About create_dataset.py
jeje910 opened this issue · 6 comments
I had same issue with ElegantLin and also tried to use create_dataset.py to make dataset for my own.
When I run
python -m modeling.datasets.create_dataset
with args.visual_checkpoint=$TEACH_LOGS/pretrained/fasterrcnn_model.pth
args.data_input=games
args.task_type=game
args.data_output=tatc_dataset
args.vocab_path=None
It creates tatc_dataset folder with 15TB which is not make sense.
I also tried to make small subset with the
args.vocab_path=$My_own_path/vocab/human.vocab
but it shows the error as below
Thanks!
Hi,
Please let me know your lmdb version, python version, and the OS you are using. We tested the code with lmdb=1.3.0, python3.7, and Ubuntu 20.04.3.
It seems that lmdb has issues on MacOS and Win . The map_size field mentioned here is supposed to be the maximum allowed memory for the lmdb file, however on MacOS/Win it allocates that much disk space right away.
You can try reducing 700
here to some smaller value. For me, the disk usage (each for commander and driver features) was:
- train: 22GB
- valid_seen: 2.8GB
- valid_unseen: 8.7GB
(Small data creation is not supported yet.)

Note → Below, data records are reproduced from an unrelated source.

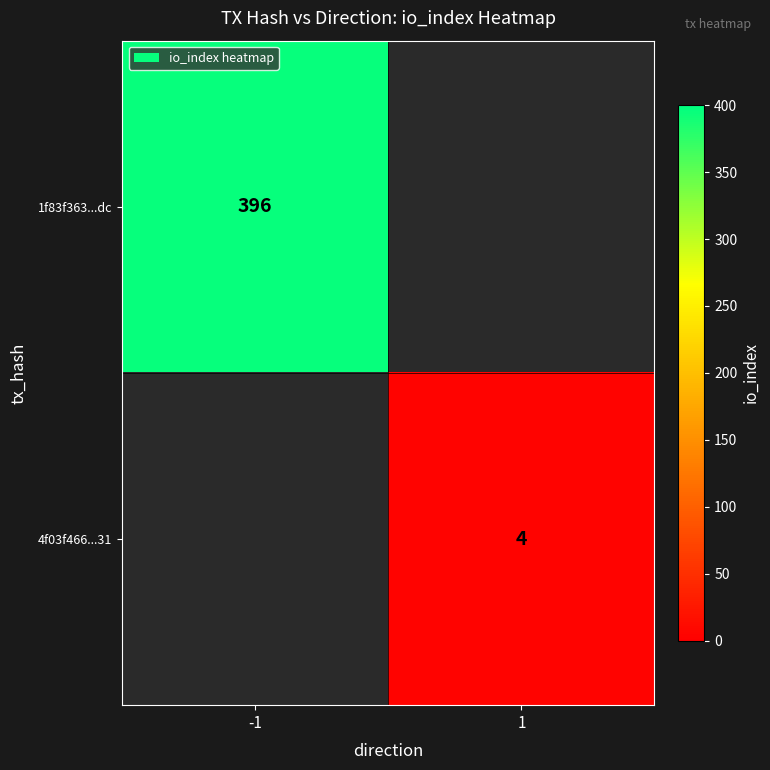

Count the number of categories in the chart.

2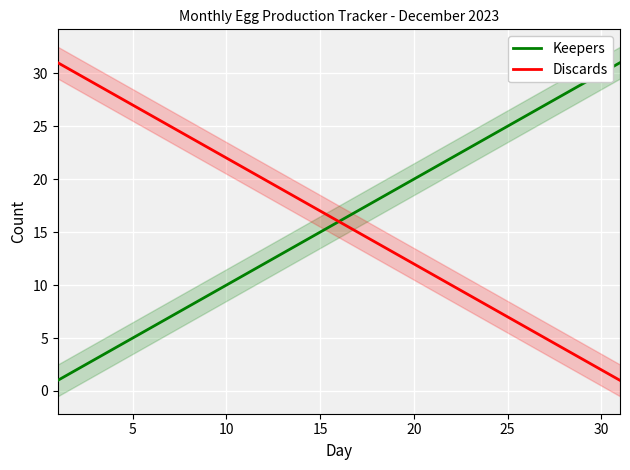

True or false: Keepers and Discards intersect in this chart.

False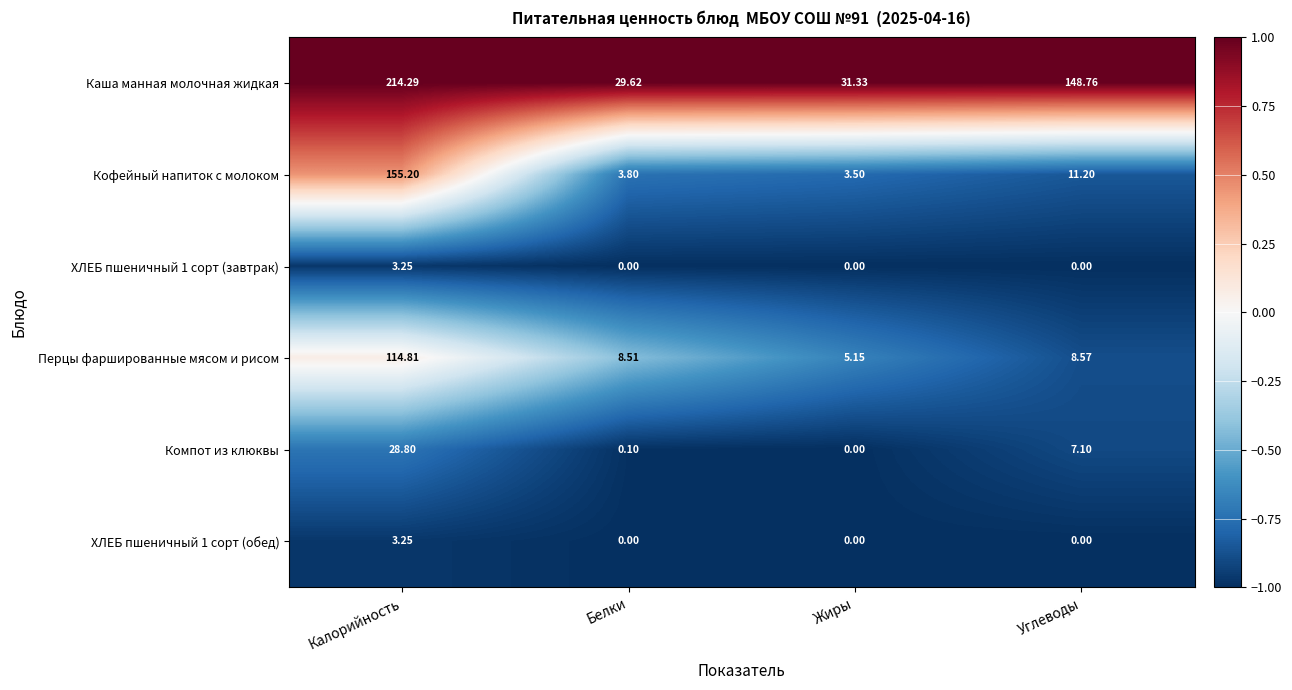

What is the difference between the highest and lowest values at Калорийность?

211.0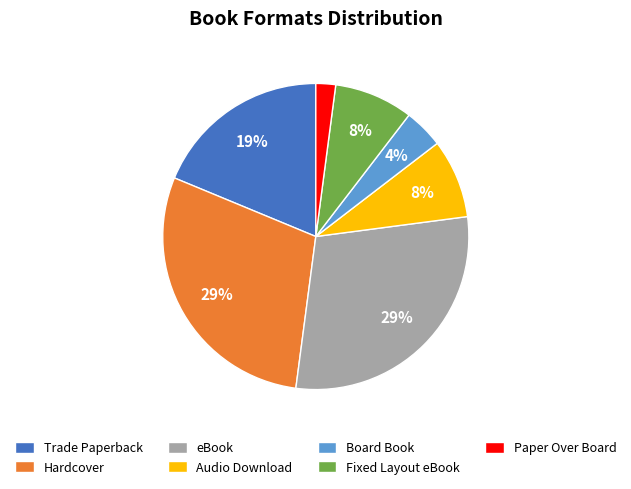

Does any single category account for the majority?

No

Thank you for your helpful reply!
I'm now testing it in my local with lmdb=1.3.0, python3.8 and Ubuntu 20.04 3 LTS.
I already tried to change the line you mentioned but it also seems data is not properly generated as the error below.
(I tried to run this code with the map_size as default, or the size similar to 130 GB..)

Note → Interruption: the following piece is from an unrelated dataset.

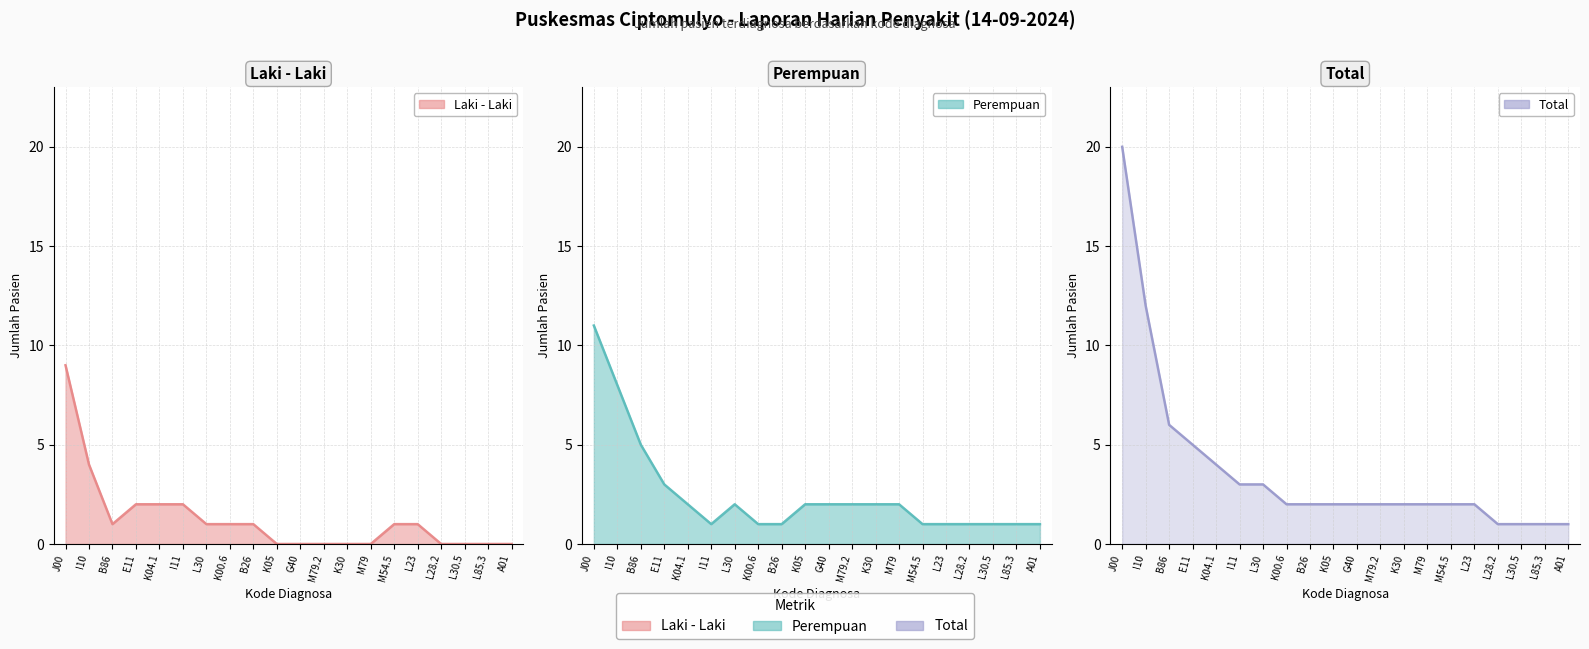

What is the value of the Laki - Laki point at the 2nd from the left?

4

Could I get other tar.gz file which is already generated if possible?
Thanks!
Is that the complete error log?
I am trying to figure out a way to share the preprocessed features, but due to sparse file format of mbd files, it's not trivial. Running create_dataset
at your end will only take a few hours.
Hi, did you make any progress on this? Unfortunately, I have never seen this error on my end. Are all these logs from the same run? Maybe you can try downloading and unzipping the data again, seems like it's failing towards the last few files.
Yes, the code first processes all game json files, which is fast. Then it processes all the images per episode in the meta_data
which takes a few hours.
It works well in my server after I rewrite all of my environment! (But still not work on my local but I don't know why..)
But it works on my server so I think it won't be matter!! Thank you for your awesome help!